## COMPLETE THE FOLLOWING
A: In the text on PSNR-based video alignment, which iteration gave the best PSNR in the worked example?
B: From the text on PSNR-based video alignment, return verbatim the stretch from "The iterations previously" through "FFmpeg as follows.".

## TEXT
»»

First, we extract two video samples consisting of the first m-frames of the distorted and reference video sequences and compute the PSNR between them. This is the PSNR for the first iteration. We suggest that you use only a small number of frames (i.e., m) to reduce computational costs.
In the second iteration, we re-compute the PSNR but sliding the distorted subsample forward by 1-frame and compute the PSNR again.
This process of “sliding and computing the PSNR” is repeated n times where n is the number of video frames that fit in the SyncWindow. The SyncWindow is a duration in which we want to find the right sync value.
If we are lucky (if the SyncWindow was chosen correctly), we will see that the best PSNR was on some i^th frame at the end of the process. That means that the i^th frame of the distorted sequence matches the 1st frame of the reference.

At the end of this process, we have enough information to apply the trim filter.

The iterations previously described are shown in the following figures. On each iteration (i) the PSNR is computed between the reference_subsample and the distorted_subsample_i.

In practice, the PSNR calculation at each iteration can be done as follows –

     while <distorted_subsample_i.1st_frame> IN <SYNC_WINDOW>:
         getPSNR(reference_subsample, distorted_subsample_i)
     <distorted_subsample_i>.next_frame()

And the getPSNR() function can be implemented with FFmpeg as follows.

 ffmpeg  -i <distorted> -i <reference> \
 -lavfi "[0:v]trim=start=<OFFSET>:duration=<M>,setpts=PTS-STARTPTS[distorted_subsample];\
 [1:v]trim=start=0:duration=<M,setpts=PTS-STARTPTS[reference_subsample];\
 [distorted_subsample][reference_subsample]psnr=stats_file=psnr.log" -f null -

where,

 <OFFSET>: (i-1)*1/fps, and fps is the framerate per second.
 <M>: Size in seconds of the subsample sequence. This is a fixed value for all the iterations.
 <SYNC_WINDOW>: window time (seconds) in which we want to find the right sync value

To give you an example, if we choose a <SYNC_WINDOW> value = 0.3 seconds for video sequences with fps = 30, we would get something as follows –

 iteration    offset(s)                   psnr[dB]
   1            0.0                       21.098356
   2            0.03333333333333333       21.132783
   3            0.06666666666666667       21.167991
   4            0.1                     21.204151
   5            0.13333333333333333     21.248292
   6            0.16666666666666666     21.29118
  *7          0.2                       33.675342
   8            0.23333333333333334     21.363845
   9            0.26666666666666666     21.409776
   10            0.3                    21.451546

Based on these values, the best PSNR was found on the 7th iteration.

So the 7th frame of the distorted sequence (located 0.2 seconds from its start) matches the 1st frame of the reference sequence.

With this information, we can trim the sequence to compute VMAF using FFmpeg.

««

## SUPPLIED INFORMATION
»»

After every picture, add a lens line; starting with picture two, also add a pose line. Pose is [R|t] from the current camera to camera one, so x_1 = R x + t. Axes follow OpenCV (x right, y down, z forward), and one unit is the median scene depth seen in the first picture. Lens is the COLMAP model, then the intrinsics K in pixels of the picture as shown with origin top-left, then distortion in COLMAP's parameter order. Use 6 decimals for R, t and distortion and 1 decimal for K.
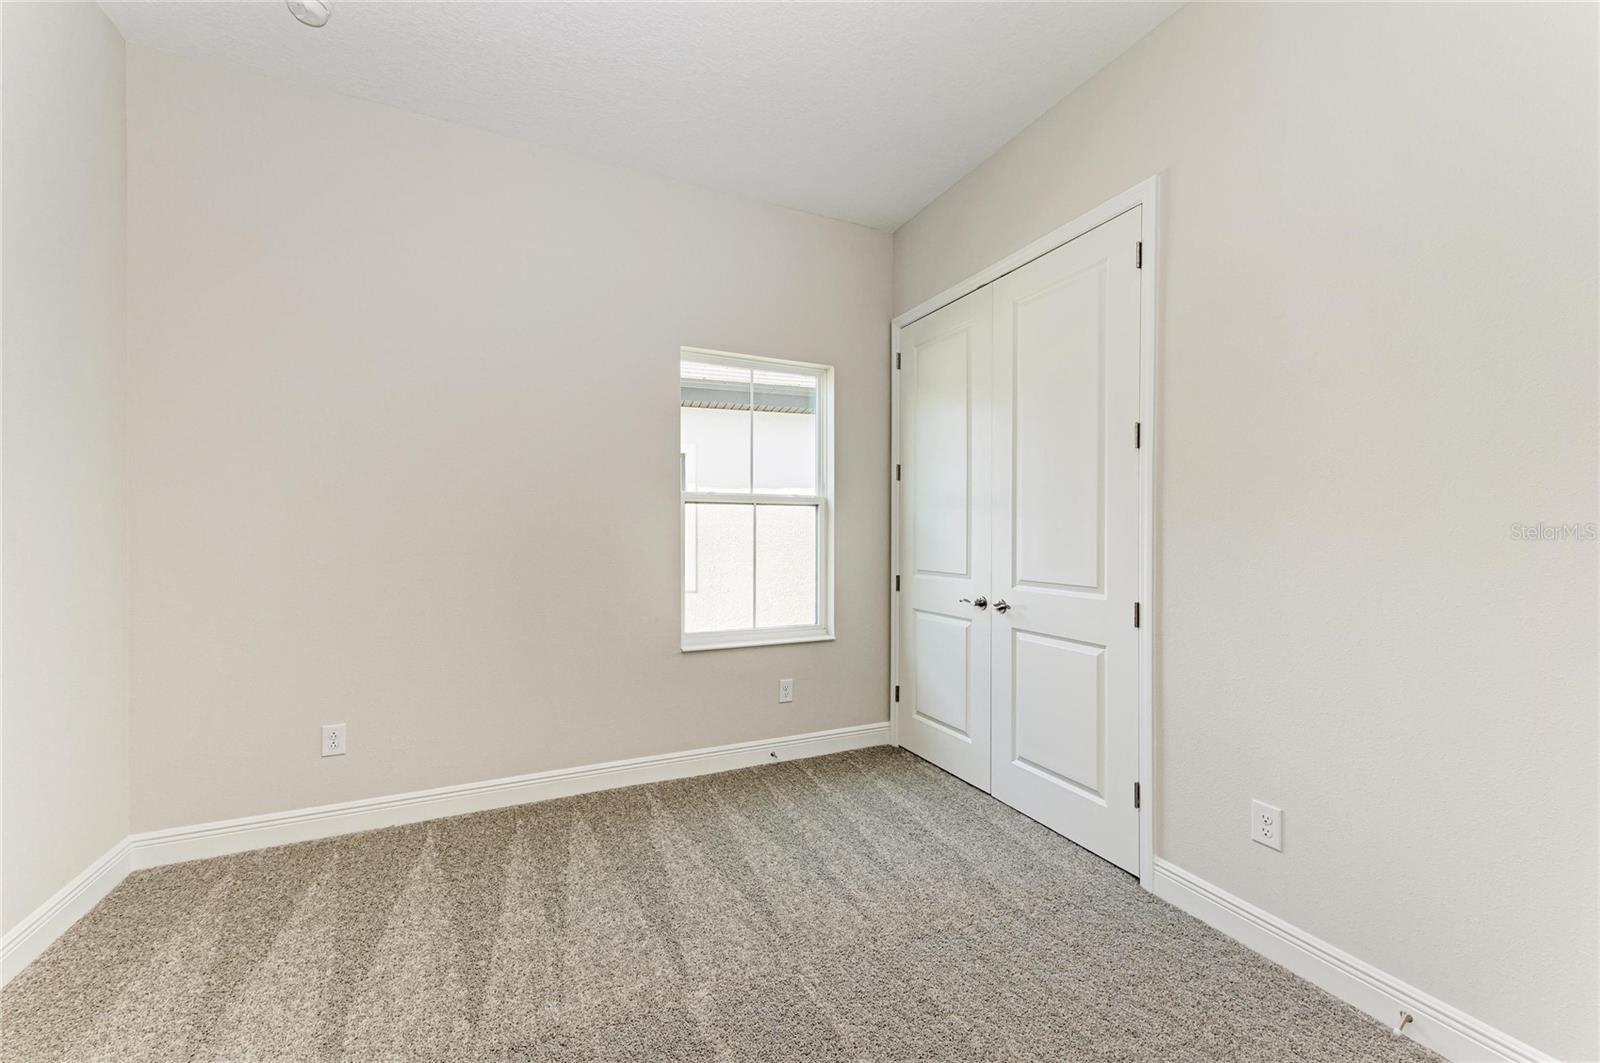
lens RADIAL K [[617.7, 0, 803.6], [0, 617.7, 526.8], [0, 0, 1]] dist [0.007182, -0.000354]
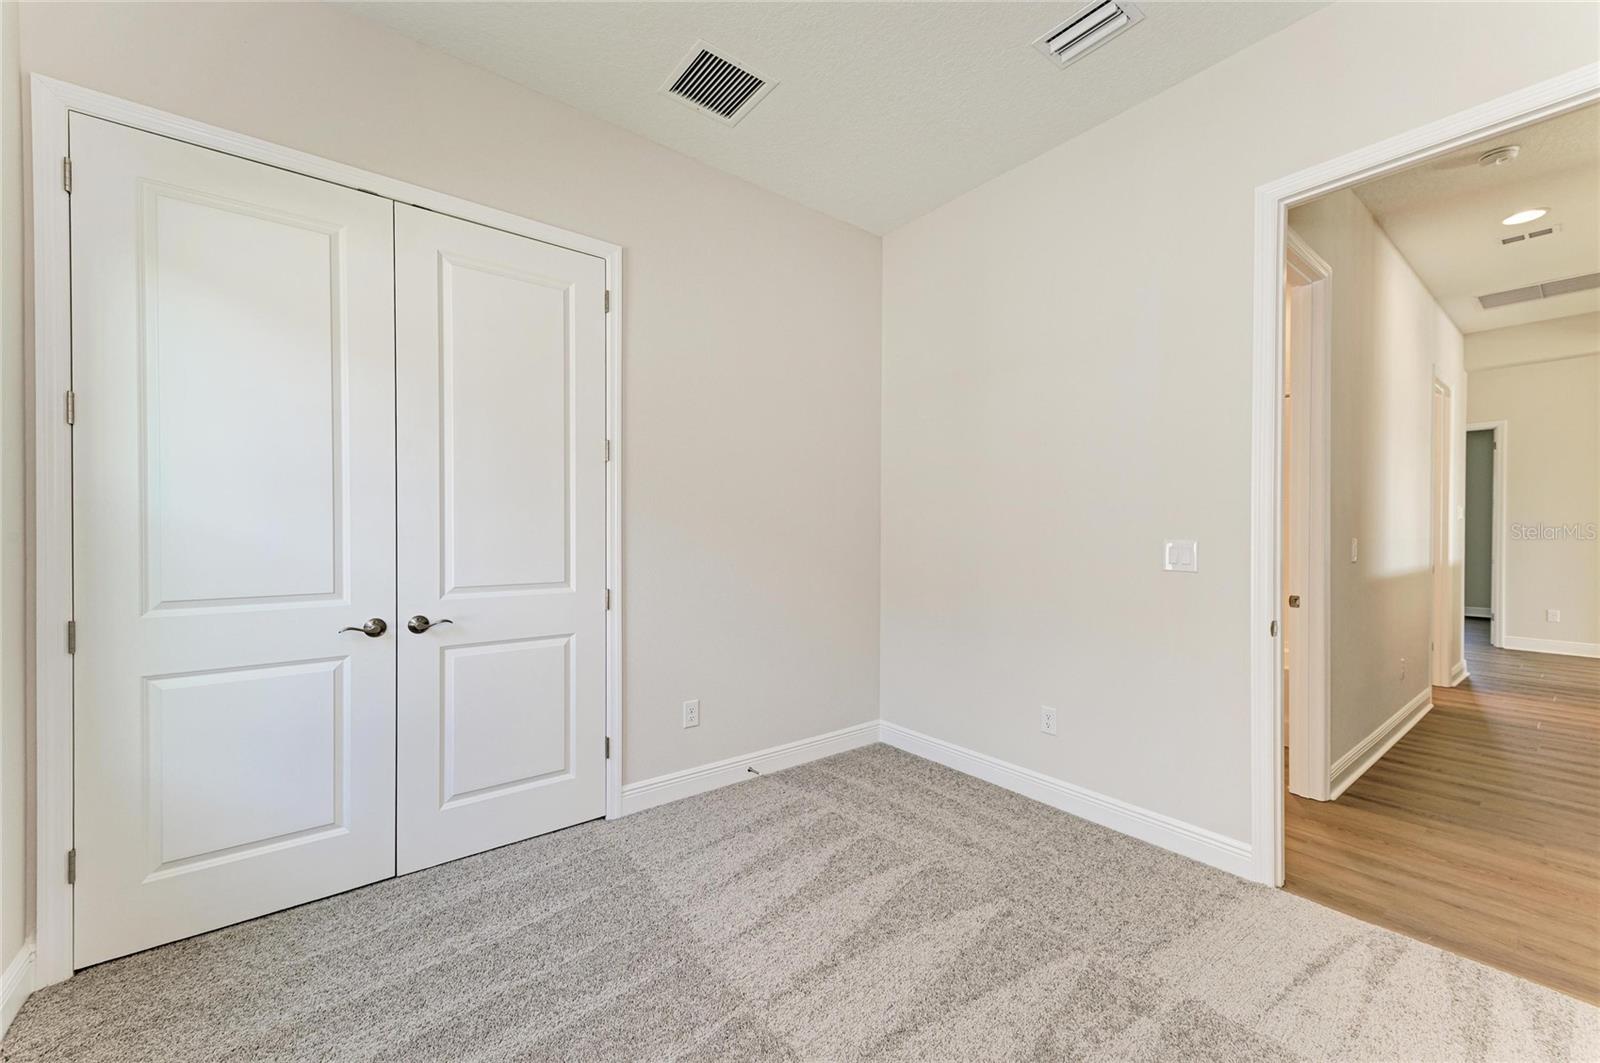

««

## RESPONSES PER TASK
A: The 7th iteration, at an offset of 0.2 seconds.

B:
The iterations previously described are shown in the following figures. On each iteration (i) the PSNR is computed between the reference_subsample and the distorted_subsample_i.

In practice, the PSNR calculation at each iteration can be done as follows –

     while <distorted_subsample_i.1st_frame> IN <SYNC_WINDOW>:
         getPSNR(reference_subsample, distorted_subsample_i)
     <distorted_subsample_i>.next_frame()

And the getPSNR() function can be implemented with FFmpeg as follows.